(WORK TO BE COMPLETED): Rewrite as a JSON list of strings everything from the line containing "1. Clone the" down to the line containing "4. In the Package", one string per line, leaving out blank lines.

(MATERIAL FOR THIS TASK):

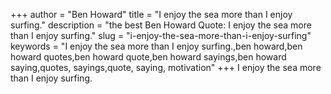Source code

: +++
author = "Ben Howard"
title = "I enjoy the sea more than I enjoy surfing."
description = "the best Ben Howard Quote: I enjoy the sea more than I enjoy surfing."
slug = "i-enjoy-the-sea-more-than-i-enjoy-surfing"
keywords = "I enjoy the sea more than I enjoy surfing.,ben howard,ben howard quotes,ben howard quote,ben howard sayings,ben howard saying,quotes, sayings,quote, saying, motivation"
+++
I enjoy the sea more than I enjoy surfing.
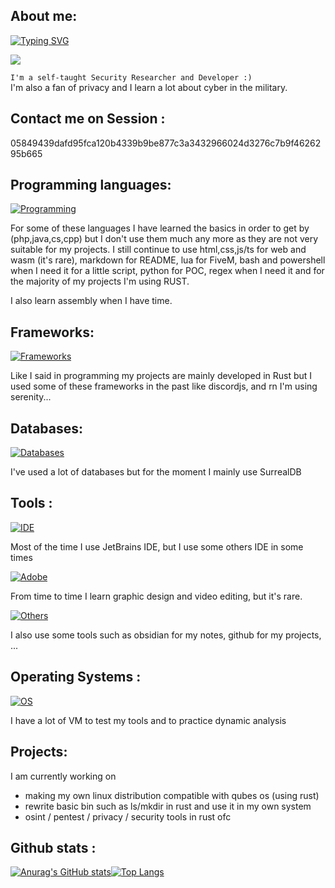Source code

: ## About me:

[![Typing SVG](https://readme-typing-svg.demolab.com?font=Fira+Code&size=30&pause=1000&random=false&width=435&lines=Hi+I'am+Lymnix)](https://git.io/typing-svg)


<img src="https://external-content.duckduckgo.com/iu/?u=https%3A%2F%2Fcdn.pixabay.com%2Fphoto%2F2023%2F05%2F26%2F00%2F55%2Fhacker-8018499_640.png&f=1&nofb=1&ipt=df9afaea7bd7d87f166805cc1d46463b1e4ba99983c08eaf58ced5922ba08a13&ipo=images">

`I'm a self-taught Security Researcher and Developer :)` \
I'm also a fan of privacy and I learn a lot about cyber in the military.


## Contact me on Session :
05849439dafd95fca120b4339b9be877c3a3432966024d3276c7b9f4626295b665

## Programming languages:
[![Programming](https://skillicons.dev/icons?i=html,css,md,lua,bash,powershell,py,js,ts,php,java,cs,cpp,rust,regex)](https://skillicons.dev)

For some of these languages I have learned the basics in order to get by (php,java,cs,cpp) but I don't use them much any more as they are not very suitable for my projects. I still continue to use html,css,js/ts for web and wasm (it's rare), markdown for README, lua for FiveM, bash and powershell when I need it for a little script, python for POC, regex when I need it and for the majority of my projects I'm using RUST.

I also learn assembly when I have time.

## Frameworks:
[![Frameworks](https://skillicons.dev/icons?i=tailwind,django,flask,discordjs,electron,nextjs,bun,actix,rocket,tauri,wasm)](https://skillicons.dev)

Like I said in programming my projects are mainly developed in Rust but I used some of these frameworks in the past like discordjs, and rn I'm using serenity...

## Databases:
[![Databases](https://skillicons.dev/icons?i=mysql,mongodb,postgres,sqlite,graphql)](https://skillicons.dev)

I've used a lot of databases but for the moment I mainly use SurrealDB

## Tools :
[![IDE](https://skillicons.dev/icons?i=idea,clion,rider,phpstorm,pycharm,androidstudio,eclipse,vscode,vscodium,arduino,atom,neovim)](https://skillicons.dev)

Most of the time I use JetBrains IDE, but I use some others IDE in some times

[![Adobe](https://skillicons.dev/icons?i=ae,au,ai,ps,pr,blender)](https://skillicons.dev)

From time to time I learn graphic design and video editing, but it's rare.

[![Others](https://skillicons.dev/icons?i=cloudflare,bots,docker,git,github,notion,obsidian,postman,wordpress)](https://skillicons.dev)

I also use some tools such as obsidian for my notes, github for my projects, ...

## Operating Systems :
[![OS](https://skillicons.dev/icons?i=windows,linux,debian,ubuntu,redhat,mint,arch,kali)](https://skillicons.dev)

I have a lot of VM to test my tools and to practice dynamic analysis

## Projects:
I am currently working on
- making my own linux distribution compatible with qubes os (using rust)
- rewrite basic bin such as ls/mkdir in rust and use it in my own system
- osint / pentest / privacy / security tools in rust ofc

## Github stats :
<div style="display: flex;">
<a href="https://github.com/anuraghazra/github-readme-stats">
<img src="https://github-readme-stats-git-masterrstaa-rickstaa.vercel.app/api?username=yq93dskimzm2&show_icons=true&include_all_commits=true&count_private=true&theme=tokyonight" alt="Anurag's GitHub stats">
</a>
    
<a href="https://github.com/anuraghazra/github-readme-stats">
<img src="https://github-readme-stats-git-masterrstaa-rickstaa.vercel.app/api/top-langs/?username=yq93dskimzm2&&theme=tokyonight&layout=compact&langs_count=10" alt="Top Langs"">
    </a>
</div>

...

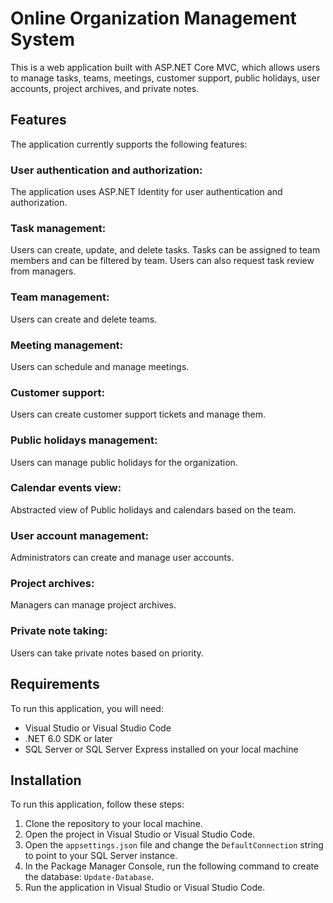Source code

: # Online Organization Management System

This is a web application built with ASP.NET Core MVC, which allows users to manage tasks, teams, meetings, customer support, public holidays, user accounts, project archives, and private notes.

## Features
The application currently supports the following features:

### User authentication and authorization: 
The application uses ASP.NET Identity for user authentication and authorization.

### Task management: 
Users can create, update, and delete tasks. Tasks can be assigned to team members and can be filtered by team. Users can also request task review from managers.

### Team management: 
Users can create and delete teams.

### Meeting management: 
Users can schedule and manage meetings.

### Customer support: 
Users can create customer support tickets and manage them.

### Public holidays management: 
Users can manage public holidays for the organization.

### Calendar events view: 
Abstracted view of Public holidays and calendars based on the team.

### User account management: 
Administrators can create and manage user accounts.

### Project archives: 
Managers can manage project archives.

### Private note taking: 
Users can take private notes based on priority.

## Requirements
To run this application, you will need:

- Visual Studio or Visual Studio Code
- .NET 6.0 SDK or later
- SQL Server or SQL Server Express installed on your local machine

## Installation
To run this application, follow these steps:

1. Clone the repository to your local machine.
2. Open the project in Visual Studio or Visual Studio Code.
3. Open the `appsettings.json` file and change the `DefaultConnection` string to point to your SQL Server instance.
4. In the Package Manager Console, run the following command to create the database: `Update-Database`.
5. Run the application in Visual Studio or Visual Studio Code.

(SOLUTION TO THIS PROBLEM):
[
  "1. Clone the repository to your local machine.",
  "2. Open the project in Visual Studio or Visual Studio Code.",
  "3. Open the `appsettings.json` file and change the `DefaultConnection` string to point to your SQL Server instance.",
  "4. In the Package Manager Console, run the following command to create the database: `Update-Database`."
]